車で行けるといっても、王子を見ようとすると、1時間以上歩いたりすることも多々あり、静かな山道をサクサクと進むことになる。「蟻の熊野詣で」と言われた、賑わう面影は見ることができないが、踏み締められた路から、ほんわりと歴史が湧き出してくる。

 しかし、本当に歩く人が少ない。山道の中で出会ったのは、近所の散歩しているおじさんただひとりで、チョット奥まで入り込んだ路では、ひとの気配無し。日暮れ近くに、調子に乗ってグングン歩いていると、ジワジワと暗くなり、一気に闇に包まれることになる。こうなってしまうと、非常に寂しく不安な気持ちが立ち込める。生い茂る木々の向こうから、足の透けた飛脚が、す〜〜〜っと走って来そうな雰囲気。ドキドキする。


「大門王子」

 そんな静かな熊野古道も、熊野三山ともなると事態は一変する。熊野本宮大社へ行くと、観光バスがエッサホイサと行き交い、パシャパシャとシャッターが切られる。社もデデデン!っと鎮座してして、デカイ。デカイからと言って、今まで見てきた熊野の雰囲気から外れない事は凄いし、格好いい。木の渋い色が荘厳さを揺るぎないものにしている。

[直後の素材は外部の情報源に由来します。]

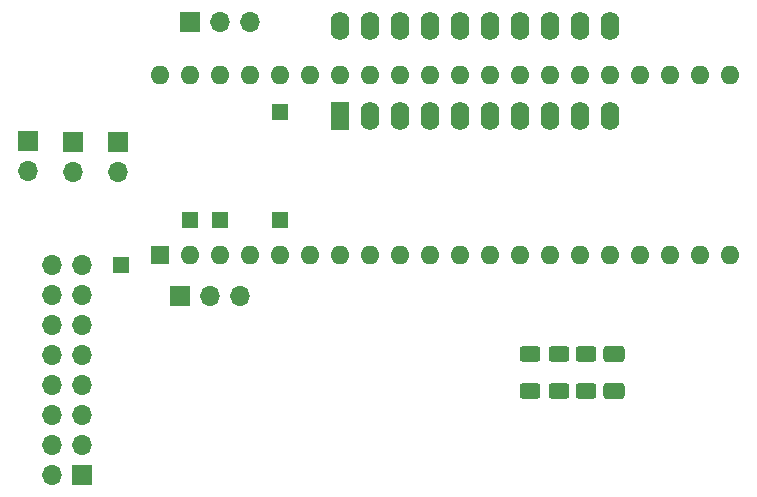
<source format=gbr>
%TF.GenerationSoftware,KiCad,Pcbnew,7.0.9-7.0.9~ubuntu20.04.1*%
%TF.CreationDate,2023-12-30T20:23:19+01:00*%
%TF.ProjectId,6303_PLCC,36333033-5f50-44c4-9343-2e6b69636164,rev?*%
%TF.SameCoordinates,Original*%
%TF.FileFunction,Soldermask,Bot*%
%TF.FilePolarity,Negative*%
%FSLAX46Y46*%
G04 Gerber Fmt 4.6, Leading zero omitted, Abs format (unit mm)*
G04 Created by KiCad (PCBNEW 7.0.9-7.0.9~ubuntu20.04.1) date 2023-12-30 20:23:19*
%MOMM*%
%LPD*%
G01*
G04 APERTURE LIST*
G04 Aperture macros list*
%AMRoundRect*
0 Rectangle with rounded corners*
0 $1 Rounding radius*
0 $2 $3 $4 $5 $6 $7 $8 $9 X,Y pos of 4 corners*
0 Add a 4 corners polygon primitive as box body*
4,1,4,$2,$3,$4,$5,$6,$7,$8,$9,$2,$3,0*
0 Add four circle primitives for the rounded corners*
1,1,$1+$1,$2,$3*
1,1,$1+$1,$4,$5*
1,1,$1+$1,$6,$7*
1,1,$1+$1,$8,$9*
0 Add four rect primitives between the rounded corners*
20,1,$1+$1,$2,$3,$4,$5,0*
20,1,$1+$1,$4,$5,$6,$7,0*
20,1,$1+$1,$6,$7,$8,$9,0*
20,1,$1+$1,$8,$9,$2,$3,0*%
G04 Aperture macros list end*
%ADD10R,1.700000X1.700000*%
%ADD11O,1.700000X1.700000*%
%ADD12R,1.350000X1.350000*%
%ADD13R,1.600000X1.600000*%
%ADD14O,1.600000X1.600000*%
%ADD15R,1.600000X2.400000*%
%ADD16O,1.600000X2.400000*%
%ADD17RoundRect,0.250000X-0.650000X0.412500X-0.650000X-0.412500X0.650000X-0.412500X0.650000X0.412500X0*%
%ADD18RoundRect,0.250000X-0.625000X0.400000X-0.625000X-0.400000X0.625000X-0.400000X0.625000X0.400000X0*%
G04 APERTURE END LIST*
D10*
%TO.C,J1*%
X167132000Y-71374000D03*
D11*
X164592000Y-71374000D03*
X167132000Y-68834000D03*
X164592000Y-68834000D03*
X167132000Y-66294000D03*
X164592000Y-66294000D03*
X167132000Y-63754000D03*
X164592000Y-63754000D03*
X167132000Y-61214000D03*
X164592000Y-61214000D03*
X167132000Y-58674000D03*
X164592000Y-58674000D03*
X167132000Y-56134000D03*
X164592000Y-56134000D03*
X167132000Y-53594000D03*
X164592000Y-53594000D03*
%TD*%
D10*
%TO.C,JP3*%
X170180000Y-43154000D03*
D11*
X170180000Y-45694000D03*
%TD*%
D10*
%TO.C,JP1*%
X162600000Y-43125000D03*
D11*
X162600000Y-45665000D03*
%TD*%
D10*
%TO.C,JP5*%
X175463200Y-56184800D03*
D11*
X178003200Y-56184800D03*
X180543200Y-56184800D03*
%TD*%
D12*
%TO.C,J4*%
X183896000Y-40640000D03*
%TD*%
D13*
%TO.C,U3*%
X173736000Y-52730400D03*
D14*
X176276000Y-52730400D03*
X178816000Y-52730400D03*
X181356000Y-52730400D03*
X183896000Y-52730400D03*
X186436000Y-52730400D03*
X188976000Y-52730400D03*
X191516000Y-52730400D03*
X194056000Y-52730400D03*
X196596000Y-52730400D03*
X199136000Y-52730400D03*
X201676000Y-52730400D03*
X204216000Y-52730400D03*
X206756000Y-52730400D03*
X209296000Y-52730400D03*
X211836000Y-52730400D03*
X214376000Y-52730400D03*
X216916000Y-52730400D03*
X219456000Y-52730400D03*
X221996000Y-52730400D03*
X221996000Y-37490400D03*
X219456000Y-37490400D03*
X216916000Y-37490400D03*
X214376000Y-37490400D03*
X211836000Y-37490400D03*
X209296000Y-37490400D03*
X206756000Y-37490400D03*
X204216000Y-37490400D03*
X201676000Y-37490400D03*
X199136000Y-37490400D03*
X196596000Y-37490400D03*
X194056000Y-37490400D03*
X191516000Y-37490400D03*
X188976000Y-37490400D03*
X186436000Y-37490400D03*
X183896000Y-37490400D03*
X181356000Y-37490400D03*
X178816000Y-37490400D03*
X176276000Y-37490400D03*
X173736000Y-37490400D03*
%TD*%
D10*
%TO.C,JP2*%
X166400000Y-43139000D03*
D11*
X166400000Y-45679000D03*
%TD*%
D12*
%TO.C,J2*%
X170434000Y-53594000D03*
%TD*%
%TO.C,J5*%
X176276000Y-49784000D03*
%TD*%
%TO.C,J6*%
X183896000Y-49784000D03*
%TD*%
D10*
%TO.C,JP6*%
X176276000Y-33020000D03*
D11*
X178816000Y-33020000D03*
X181356000Y-33020000D03*
%TD*%
D15*
%TO.C,U2*%
X188976000Y-41000000D03*
D16*
X191516000Y-41000000D03*
X194056000Y-41000000D03*
X196596000Y-41000000D03*
X199136000Y-41000000D03*
X201676000Y-41000000D03*
X204216000Y-41000000D03*
X206756000Y-41000000D03*
X209296000Y-41000000D03*
X211836000Y-41000000D03*
X211836000Y-33380000D03*
X209296000Y-33380000D03*
X206756000Y-33380000D03*
X204216000Y-33380000D03*
X201676000Y-33380000D03*
X199136000Y-33380000D03*
X196596000Y-33380000D03*
X194056000Y-33380000D03*
X191516000Y-33380000D03*
X188976000Y-33380000D03*
%TD*%
D12*
%TO.C,J3*%
X178816000Y-49784000D03*
%TD*%
D17*
%TO.C,C1*%
X212242400Y-61124700D03*
X212242400Y-64249700D03*
%TD*%
D18*
%TO.C,R3*%
X209854800Y-61111200D03*
X209854800Y-64211200D03*
%TD*%
%TO.C,R1*%
X205130400Y-61112000D03*
X205130400Y-64212000D03*
%TD*%
%TO.C,R2*%
X207518000Y-61111200D03*
X207518000Y-64211200D03*
%TD*%
M02*

</source>
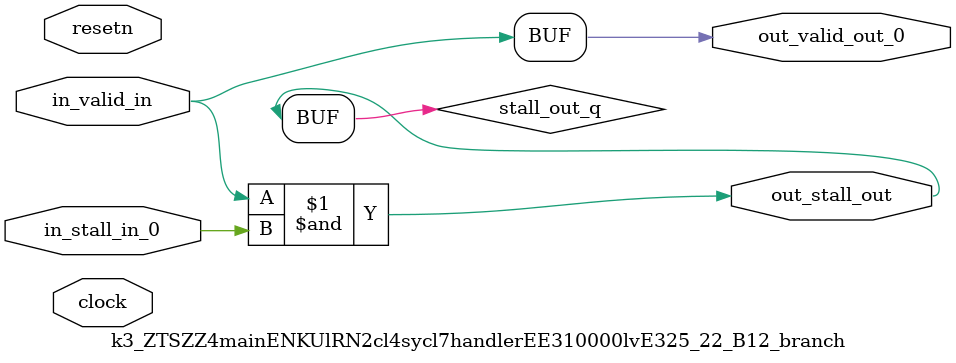
<source format=sv>



(* altera_attribute = "-name AUTO_SHIFT_REGISTER_RECOGNITION OFF; -name MESSAGE_DISABLE 10036; -name MESSAGE_DISABLE 10037; -name MESSAGE_DISABLE 14130; -name MESSAGE_DISABLE 14320; -name MESSAGE_DISABLE 15400; -name MESSAGE_DISABLE 14130; -name MESSAGE_DISABLE 10036; -name MESSAGE_DISABLE 12020; -name MESSAGE_DISABLE 12030; -name MESSAGE_DISABLE 12010; -name MESSAGE_DISABLE 12110; -name MESSAGE_DISABLE 14320; -name MESSAGE_DISABLE 13410; -name MESSAGE_DISABLE 113007; -name MESSAGE_DISABLE 10958" *)
module k3_ZTSZZ4mainENKUlRN2cl4sycl7handlerEE310000lvE325_22_B12_branch (
    input wire [0:0] in_stall_in_0,
    input wire [0:0] in_valid_in,
    output wire [0:0] out_stall_out,
    output wire [0:0] out_valid_out_0,
    input wire clock,
    input wire resetn
    );

    wire [0:0] stall_out_q;


    // stall_out(LOGICAL,6)
    assign stall_out_q = in_valid_in & in_stall_in_0;

    // out_stall_out(GPOUT,4)
    assign out_stall_out = stall_out_q;

    // out_valid_out_0(GPOUT,5)
    assign out_valid_out_0 = in_valid_in;

endmodule

</source>
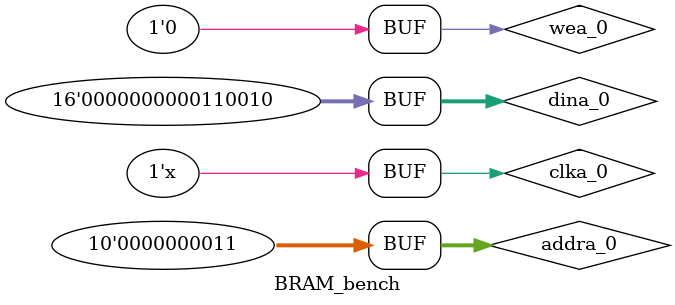
<source format=v>
`timescale 1ns / 1ps

module BRAM_bench();

reg [9:0] addra_0;
reg [15:0] dina_0;
reg clka_0, wea_0;
wire [15:0] douta_0;


block_ram_wrapper UUT (.clka_0(clka_0), .dina_0(dina_0), .addra_0(addra_0), .wea_0(wea_0), .douta_0(douta_0));

always #10 clka_0 = ~clka_0;

initial
begin

 clka_0 = 0;
 wea_0 = 0;
 
 #10
 wea_0 = 1;
addra_0 = 2;
dina_0 = 23;
 
 #40
addra_0 = 3;
dina_0 = 45;
 
 #40
addra_0 = 1;
dina_0 = 50;
 
 #20
 wea_0 = 0;
 #20
 
 #20
addra_0 = 1;
 
 #40 
addra_0 = 2;
 
 #40
addra_0 = 3;
 
 end

endmodule

</source>
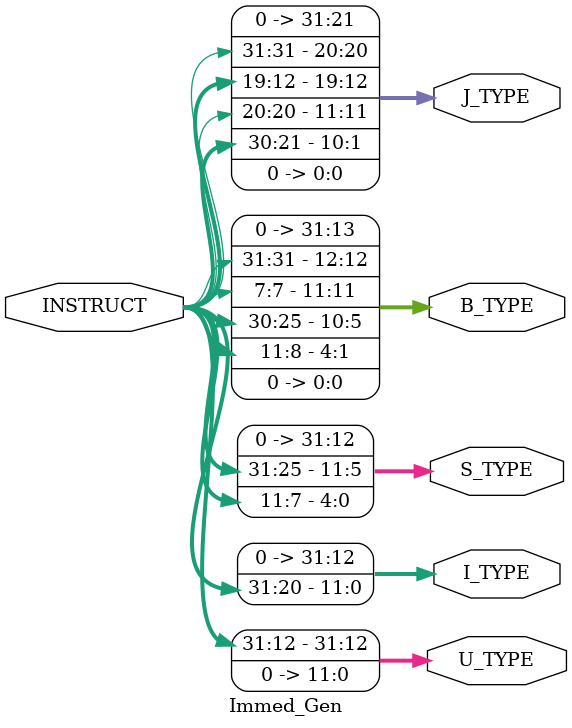
<source format=sv>
`timescale 1ns / 1ps


module Immed_Gen(
    input [31:0] INSTRUCT,
    output logic [31:0] U_TYPE,
    output logic [31:0] I_TYPE,
    output logic [31:0] S_TYPE,
    output logic [31:0] B_TYPE,
    output logic [31:0] J_TYPE
);

//Concatenates different portions of the INSTRUCT input into the 5 different formats

assign U_TYPE = {INSTRUCT[31:12], 12'b0};
assign I_TYPE = {20'b0, {INSTRUCT[31], INSTRUCT[30:20]}};
assign S_TYPE = {20'b0, {INSTRUCT[31], {INSTRUCT[30:25], INSTRUCT[11:7]}}};
assign B_TYPE = {19'b0, {INSTRUCT[31], {INSTRUCT[7], {INSTRUCT[30:25], {INSTRUCT[11:8], 1'b0}}}}};
assign J_TYPE = {11'b0, {INSTRUCT[31], {INSTRUCT[19:12], {INSTRUCT[20], {INSTRUCT[30:21], 1'b0}}}}};

endmodule

</source>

 新宮の熊野速玉大社は、明治に炎上し再建されたからかどうか分からないが、チョット派手目。しかし、朱と漆喰の白が美しいことは確か。以外と参拝者が少ないのも気持ちいい。一方、熊野那智大社ともなると、大騒ぎである。133mという日本一の高さをほこる「那智の滝」を始め、熊野山伏の修験道場「青岸渡寺」などがあり、一大観光要所になっている。駐車場が軒並み500円均一にもなるってことだ。僕は殆どない無料の駐車場に停められてホッとした。テントに泊まりながらの旅人にとって、500円とは一日の食費に近い大金なり。危ない危ない。


「円座石(わろうだいし)」

 さて、ズラズラ〜っと見てきた熊野古道だけど、九十九王子や熊野三山以外にも、楽しい所が多かった。なんとなく微笑ましい牛馬童子像や、熊野の神々が座って御茶を飲んだという円座石など、アクセント的名所に加えて、大銀杏に野中の一方杉、名水の湧き出る野中の清水など、自然の名所も多い。山は深く、川も申し分なくきらめいている。四国では味わえない、紀伊半島独特の自然を満喫することができて、非常に満足。

 今回の旅では、日本人そして大和魂を創り上げてきた大切な時代に、そっと入り込んで行ったような錯覚に捕らわれる事が多かった。自然崇拝、結構じゃないか。山、川、大木、大石、あらゆるモノに神が宿る。なんだかんだ言っても、日本人はそうやって生きていくのが自然な感じがしてならない。自然には敵いませんよ。